The new Rule's requirements include the disclosure by the investment bank of significant compensation that is contingent on successful completion of the transaction. However, unlike the initial proposal, member firms will not have to disclose the actual amount of the contingent payments nor does the Rule specify a threshold amount or percentage that would render a payment significant.
Investor groups lobbying for stricter guidelines including requiring independent fairness opinions from someone other than the investment banker on the deal and/or prohibiting investment banks from receiving success fees for transaction in which they issue a fairness opinion were disappointed.
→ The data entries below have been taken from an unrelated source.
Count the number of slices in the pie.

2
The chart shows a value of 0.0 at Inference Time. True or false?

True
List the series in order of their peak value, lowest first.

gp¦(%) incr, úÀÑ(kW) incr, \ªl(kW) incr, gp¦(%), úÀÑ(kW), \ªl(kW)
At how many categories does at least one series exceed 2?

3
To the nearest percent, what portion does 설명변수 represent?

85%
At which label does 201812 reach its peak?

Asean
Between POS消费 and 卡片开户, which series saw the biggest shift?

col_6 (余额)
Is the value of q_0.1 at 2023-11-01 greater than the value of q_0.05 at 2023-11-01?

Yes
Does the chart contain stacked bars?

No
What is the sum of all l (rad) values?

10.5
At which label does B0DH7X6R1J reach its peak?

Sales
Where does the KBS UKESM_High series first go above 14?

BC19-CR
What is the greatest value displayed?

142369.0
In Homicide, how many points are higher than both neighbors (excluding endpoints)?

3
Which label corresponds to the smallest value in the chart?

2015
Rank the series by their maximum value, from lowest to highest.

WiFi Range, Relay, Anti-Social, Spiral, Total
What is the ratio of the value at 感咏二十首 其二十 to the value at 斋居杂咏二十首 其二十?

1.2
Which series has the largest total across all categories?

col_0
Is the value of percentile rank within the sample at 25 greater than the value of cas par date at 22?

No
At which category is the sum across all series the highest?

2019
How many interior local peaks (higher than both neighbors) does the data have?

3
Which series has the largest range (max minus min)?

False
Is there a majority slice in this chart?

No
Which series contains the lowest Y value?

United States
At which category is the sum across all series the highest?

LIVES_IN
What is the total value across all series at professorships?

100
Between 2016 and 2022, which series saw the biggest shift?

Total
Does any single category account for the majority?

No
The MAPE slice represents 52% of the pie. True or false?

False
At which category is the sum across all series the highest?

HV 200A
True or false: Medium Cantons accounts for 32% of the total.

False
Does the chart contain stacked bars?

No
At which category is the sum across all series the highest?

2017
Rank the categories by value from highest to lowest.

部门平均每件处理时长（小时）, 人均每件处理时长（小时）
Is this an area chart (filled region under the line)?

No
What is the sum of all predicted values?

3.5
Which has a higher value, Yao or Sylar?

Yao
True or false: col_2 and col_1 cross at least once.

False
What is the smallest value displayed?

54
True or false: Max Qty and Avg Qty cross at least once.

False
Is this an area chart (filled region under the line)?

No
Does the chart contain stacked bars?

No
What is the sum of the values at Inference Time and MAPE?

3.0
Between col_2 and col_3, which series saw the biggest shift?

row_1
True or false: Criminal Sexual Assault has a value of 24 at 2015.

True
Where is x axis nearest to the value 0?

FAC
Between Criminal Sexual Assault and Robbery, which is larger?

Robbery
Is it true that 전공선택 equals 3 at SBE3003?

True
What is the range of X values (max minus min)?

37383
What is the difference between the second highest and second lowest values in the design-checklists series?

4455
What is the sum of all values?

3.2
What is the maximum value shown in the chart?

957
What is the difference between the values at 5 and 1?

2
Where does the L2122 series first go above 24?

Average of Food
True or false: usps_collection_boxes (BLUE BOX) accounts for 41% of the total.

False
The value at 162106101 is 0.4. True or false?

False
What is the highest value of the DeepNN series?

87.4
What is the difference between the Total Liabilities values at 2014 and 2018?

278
Will the new rules go far enough in managing the inherent conflict? When looking at the rulings coming out of Delaware's Chancery Court, it's a difficult argument to make. In connection to TCI's 1998 merger with AT&T, Chancellor William Chandler denied the request for a summary judgment citing:
"The effectiveness of a Special Committee often lies in the quality of the advice its members receive from their legal and financial advisors. Rather than retain separate legal and financial advisors, the Special Committee chose to use the legal and financial advisors already advising TCI. This alone raises questions regarding the quality and independence of the counsel and advice received. Furthermore, the contingent compensation of the financial advisor, DLJ, of roughly $40 million creates a serious issue of material fact...A contingently paid and possibly interested financial advisor might be more convenient and cheaper absent a deal, but its potentially misguided recommendations could result in even higher costs..."
In requiring the disclosure of conflict of interests, Rule 2290 is certainly a beneficial move for shareholders. However, Rule 2290 does not require a truly independent opinion, one free of the many conflicts that plague larger investment banks. For that, companies will have to turn to independent firms that do not have a vested interest in the consummation of the transaction.